▶ Data for this exercise:
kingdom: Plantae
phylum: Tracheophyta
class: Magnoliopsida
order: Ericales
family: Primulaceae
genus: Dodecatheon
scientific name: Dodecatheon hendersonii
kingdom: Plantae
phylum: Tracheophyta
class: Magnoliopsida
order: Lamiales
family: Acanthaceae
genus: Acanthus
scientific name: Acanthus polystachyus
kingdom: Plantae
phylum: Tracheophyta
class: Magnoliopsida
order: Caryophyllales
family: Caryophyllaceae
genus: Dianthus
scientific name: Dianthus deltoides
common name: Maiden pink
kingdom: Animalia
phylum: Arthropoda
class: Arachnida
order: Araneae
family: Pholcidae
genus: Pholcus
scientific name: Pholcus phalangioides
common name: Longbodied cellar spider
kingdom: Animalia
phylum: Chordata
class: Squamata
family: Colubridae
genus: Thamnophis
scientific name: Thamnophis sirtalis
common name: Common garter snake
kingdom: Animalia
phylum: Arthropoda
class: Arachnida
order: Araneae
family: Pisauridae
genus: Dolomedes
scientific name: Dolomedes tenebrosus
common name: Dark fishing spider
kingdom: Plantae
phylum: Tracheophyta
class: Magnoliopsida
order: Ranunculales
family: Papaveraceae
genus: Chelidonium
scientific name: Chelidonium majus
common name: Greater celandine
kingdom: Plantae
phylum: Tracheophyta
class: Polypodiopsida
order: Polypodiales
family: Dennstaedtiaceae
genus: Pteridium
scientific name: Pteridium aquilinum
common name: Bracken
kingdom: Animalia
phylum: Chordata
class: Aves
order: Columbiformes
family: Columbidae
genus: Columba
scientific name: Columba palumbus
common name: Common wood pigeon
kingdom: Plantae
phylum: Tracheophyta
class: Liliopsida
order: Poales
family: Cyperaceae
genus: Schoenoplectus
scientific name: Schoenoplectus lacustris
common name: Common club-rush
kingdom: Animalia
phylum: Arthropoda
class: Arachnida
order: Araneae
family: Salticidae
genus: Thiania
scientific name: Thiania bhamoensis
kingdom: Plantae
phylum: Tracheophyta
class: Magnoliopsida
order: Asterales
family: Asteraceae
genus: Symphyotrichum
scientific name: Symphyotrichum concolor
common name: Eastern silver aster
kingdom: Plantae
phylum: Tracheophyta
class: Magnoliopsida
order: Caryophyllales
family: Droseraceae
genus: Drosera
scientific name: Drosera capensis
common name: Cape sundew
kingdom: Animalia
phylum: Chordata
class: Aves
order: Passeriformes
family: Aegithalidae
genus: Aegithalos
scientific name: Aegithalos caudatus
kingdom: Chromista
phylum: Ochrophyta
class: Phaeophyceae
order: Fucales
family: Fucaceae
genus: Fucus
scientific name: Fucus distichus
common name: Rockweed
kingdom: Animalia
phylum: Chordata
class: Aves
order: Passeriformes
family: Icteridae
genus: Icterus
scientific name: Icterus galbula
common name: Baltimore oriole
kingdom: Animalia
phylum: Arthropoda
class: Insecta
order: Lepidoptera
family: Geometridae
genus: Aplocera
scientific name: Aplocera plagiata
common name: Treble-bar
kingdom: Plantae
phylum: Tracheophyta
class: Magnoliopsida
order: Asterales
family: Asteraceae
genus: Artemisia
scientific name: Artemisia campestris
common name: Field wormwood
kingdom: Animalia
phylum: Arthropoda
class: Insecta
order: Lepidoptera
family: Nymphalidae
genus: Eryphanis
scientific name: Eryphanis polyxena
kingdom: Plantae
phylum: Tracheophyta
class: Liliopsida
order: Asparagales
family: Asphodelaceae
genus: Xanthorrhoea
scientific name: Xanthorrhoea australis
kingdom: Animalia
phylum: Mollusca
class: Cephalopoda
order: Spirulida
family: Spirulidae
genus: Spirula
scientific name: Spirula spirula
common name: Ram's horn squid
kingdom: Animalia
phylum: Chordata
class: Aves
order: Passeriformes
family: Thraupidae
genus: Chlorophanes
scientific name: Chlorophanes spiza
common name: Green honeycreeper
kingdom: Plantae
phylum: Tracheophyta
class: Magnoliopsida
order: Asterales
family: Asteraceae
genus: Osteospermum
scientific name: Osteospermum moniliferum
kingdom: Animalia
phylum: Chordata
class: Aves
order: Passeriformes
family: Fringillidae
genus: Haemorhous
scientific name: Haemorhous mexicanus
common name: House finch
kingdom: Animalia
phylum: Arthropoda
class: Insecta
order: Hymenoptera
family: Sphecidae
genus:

▶ Written request:
Update the listing above by replacing every "scientific name" with "binomial", leaving all other text unchanged.

▶ Solved problem:
kingdom: Plantae
phylum: Tracheophyta
class: Magnoliopsida
order: Ericales
family: Primulaceae
genus: Dodecatheon
binomial: Dodecatheon hendersonii
kingdom: Plantae
phylum: Tracheophyta
class: Magnoliopsida
order: Lamiales
family: Acanthaceae
genus: Acanthus
binomial: Acanthus polystachyus
kingdom: Plantae
phylum: Tracheophyta
class: Magnoliopsida
order: Caryophyllales
family: Caryophyllaceae
genus: Dianthus
binomial: Dianthus deltoides
common name: Maiden pink
kingdom: Animalia
phylum: Arthropoda
class: Arachnida
order: Araneae
family: Pholcidae
genus: Pholcus
binomial: Pholcus phalangioides
common name: Longbodied cellar spider
kingdom: Animalia
phylum: Chordata
class: Squamata
family: Colubridae
genus: Thamnophis
binomial: Thamnophis sirtalis
common name: Common garter snake
kingdom: Animalia
phylum: Arthropoda
class: Arachnida
order: Araneae
family: Pisauridae
genus: Dolomedes
binomial: Dolomedes tenebrosus
common name: Dark fishing spider
kingdom: Plantae
phylum: Tracheophyta
class: Magnoliopsida
order: Ranunculales
family: Papaveraceae
genus: Chelidonium
binomial: Chelidonium majus
common name: Greater celandine
kingdom: Plantae
phylum: Tracheophyta
class: Polypodiopsida
order: Polypodiales
family: Dennstaedtiaceae
genus: Pteridium
binomial: Pteridium aquilinum
common name: Bracken
kingdom: Animalia
phylum: Chordata
class: Aves
order: Columbiformes
family: Columbidae
genus: Columba
binomial: Columba palumbus
common name: Common wood pigeon
kingdom: Plantae
phylum: Tracheophyta
class: Liliopsida
order: Poales
family: Cyperaceae
genus: Schoenoplectus
binomial: Schoenoplectus lacustris
common name: Common club-rush
kingdom: Animalia
phylum: Arthropoda
class: Arachnida
order: Araneae
family: Salticidae
genus: Thiania
binomial: Thiania bhamoensis
kingdom: Plantae
phylum: Tracheophyta
class: Magnoliopsida
order: Asterales
family: Asteraceae
genus: Symphyotrichum
binomial: Symphyotrichum concolor
common name: Eastern silver aster
kingdom: Plantae
phylum: Tracheophyta
class: Magnoliopsida
order: Caryophyllales
family: Droseraceae
genus: Drosera
binomial: Drosera capensis
common name: Cape sundew
kingdom: Animalia
phylum: Chordata
class: Aves
order: Passeriformes
family: Aegithalidae
genus: Aegithalos
binomial: Aegithalos caudatus
kingdom: Chromista
phylum: Ochrophyta
class: Phaeophyceae
order: Fucales
family: Fucaceae
genus: Fucus
binomial: Fucus distichus
common name: Rockweed
kingdom: Animalia
phylum: Chordata
class: Aves
order: Passeriformes
family: Icteridae
genus: Icterus
binomial: Icterus galbula
common name: Baltimore oriole
kingdom: Animalia
phylum: Arthropoda
class: Insecta
order: Lepidoptera
family: Geometridae
genus: Aplocera
binomial: Aplocera plagiata
common name: Treble-bar
kingdom: Plantae
phylum: Tracheophyta
class: Magnoliopsida
order: Asterales
family: Asteraceae
genus: Artemisia
binomial: Artemisia campestris
common name: Field wormwood
kingdom: Animalia
phylum: Arthropoda
class: Insecta
order: Lepidoptera
family: Nymphalidae
genus: Eryphanis
binomial: Eryphanis polyxena
kingdom: Plantae
phylum: Tracheophyta
class: Liliopsida
order: Asparagales
family: Asphodelaceae
genus: Xanthorrhoea
binomial: Xanthorrhoea australis
kingdom: Animalia
phylum: Mollusca
class: Cephalopoda
order: Spirulida
family: Spirulidae
genus: Spirula
binomial: Spirula spirula
common name: Ram's horn squid
kingdom: Animalia
phylum: Chordata
class: Aves
order: Passeriformes
family: Thraupidae
genus: Chlorophanes
binomial: Chlorophanes spiza
common name: Green honeycreeper
kingdom: Plantae
phylum: Tracheophyta
class: Magnoliopsida
order: Asterales
family: Asteraceae
genus: Osteospermum
binomial: Osteospermum moniliferum
kingdom: Animalia
phylum: Chordata
class: Aves
order: Passeriformes
family: Fringillidae
genus: Haemorhous
binomial: Haemorhous mexicanus
common name: House finch
kingdom: Animalia
phylum: Arthropoda
class: Insecta
order: Hymenoptera
family: Sphecidae
genus:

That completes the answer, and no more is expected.